En l'espèce, la juridiction permet à la société de solliciter l’application de l’IP Box a posteriori en considérant que ce dispositif n’entrait dans le champ d’aucune de ces exceptions dès lors que :

  • L’article 238 du CGI ne prévoit aucune déchéance sanctionnant l’absence d’option dans la liasse ;
  • Le bénéfice de ce régime n’impose pas que l’option soit exercée dans un délai spécifique.  

Un jugement faisant écho à d’autres décisions favorables

Ce jugement s’inscrit dans une tendance jurisprudentielle plus large, favorable aux contribuables.

Il fait écho à d'autres décisions rendues par le Conseil d’État, notamment sur le régime mère-fille4, le crédit d'impôt pour la compétitivité et l'emploi (CICE)5, le suramortissement Macron (CGI, art. 39 decies)6, ou encore le report en arrière des déficits (« carry-back »)7.

Dans chacune de ces situations, le Conseil d’État a permis d’en demander le bénéfice par voie de réclamation, esquissant un cadre juridique permettant aux entreprises de rectifier postérieurement leurs erreurs déclaratives.

Une opportunité de réclamation pour les entreprises

Si la solution ici retenue doit encore être confirmée, elle incite, dès à présent, les entreprises qui n’auraient pas initialement opté pour ce dispositif à déposer une réclamation dans le délai prévu par l’article R. 196-1 du LPF afin d’en bénéficier et d’obtenir, en conséquence, le remboursement d’une fraction de l’impôt sur les sociétés acquitté.
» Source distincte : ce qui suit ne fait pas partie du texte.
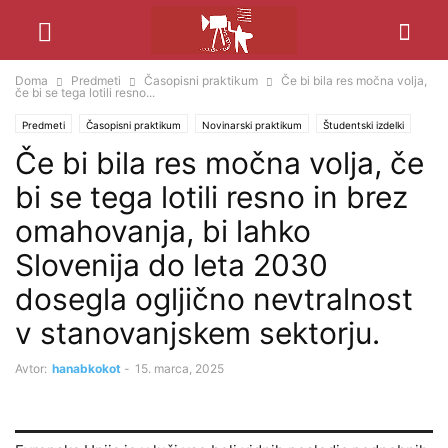
Doma
Predmeti
Časopisni praktikum
Če bi bila res močna volja,
če bi se tega lotili resno...
Predmeti
Časopisni praktikum
Novinarski praktikum
Študentski izdelki
Če bi bila res močna volja, če
Znanje in mediji
bi se tega lotili resno in brez
omahovanja, bi lahko
Slovenija do leta 2030
dosegla ogljično nevtralnost
v stanovanjskem sektorju.
Avtor:
hanabkokot
-
15. marca, 2025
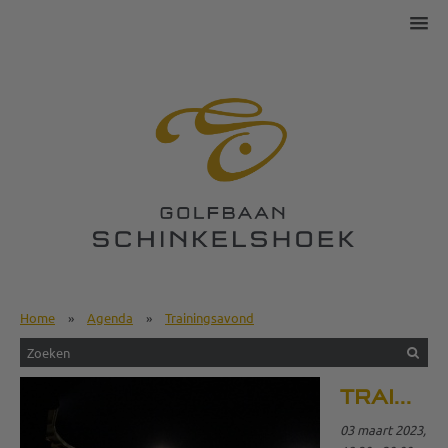
Home
»
Agenda
»
Trainingsavond
TRAININGSAVOND
03 maart 2023,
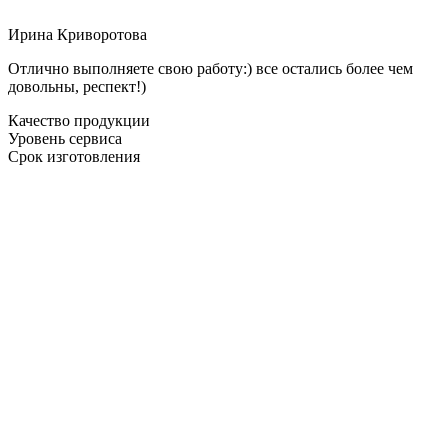
Ирина Криворотова
Отлично выполняете свою работу:) все остались более чем
довольны, респект!)
Качество продукции
Уровень сервиса
Срок изготовления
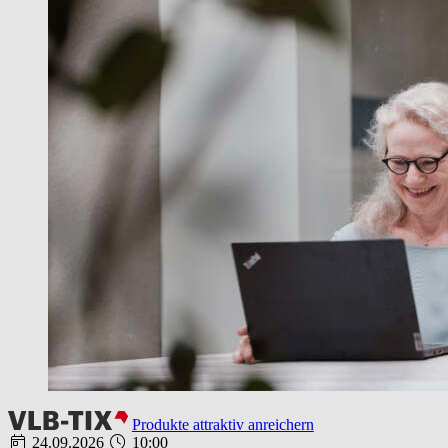
Produkte attraktiv anreichern
24.09.2026
10:00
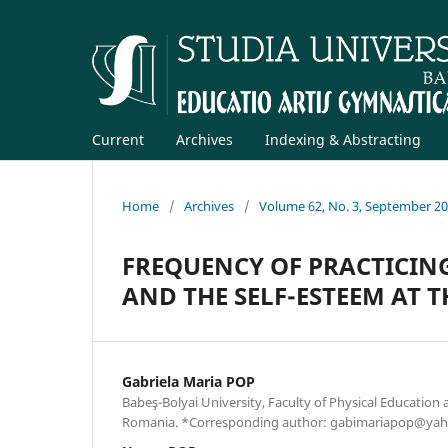
Current
Archives
Indexing & Abstracting
Home
/
Archives
/
Volume 62, No. 3, September 2
FREQUENCY OF PRACTICING
AND THE SELF-ESTEEM AT 
Gabriela Maria POP
Babeş-Bolyai University, Faculty of Physical Education 
Romania. *Corresponding author: gabimariapop@ya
En pratique, en matière d’impôt sur les sociétés, ce délai expire le 31 décembre de la deuxième année suivant la date de paiement de l’impôt contesté ; soit, par exemple, le 31 décembre 2025 pour un exercice clos le 31 décembre 2022 dont le solde d’IS a été versé en 2023.

Ce qu'il faut retenir

Au regard de la possibilité offerte par le tribunal administratif de Lyon, les entreprises qui n’ont pas opté pour l’application du régime spécial d’imposition des revenus des brevets à l’occasion de leur déclaration de résultats devraient déterminer l’opportunité ou non pour elles de réclamer le bénéfice de ce régime avant le 31 décembre de la deuxième année suivant celle de paiement de l’impôt sur les sociétés dont elle voudrait obtenir le remboursement partiel.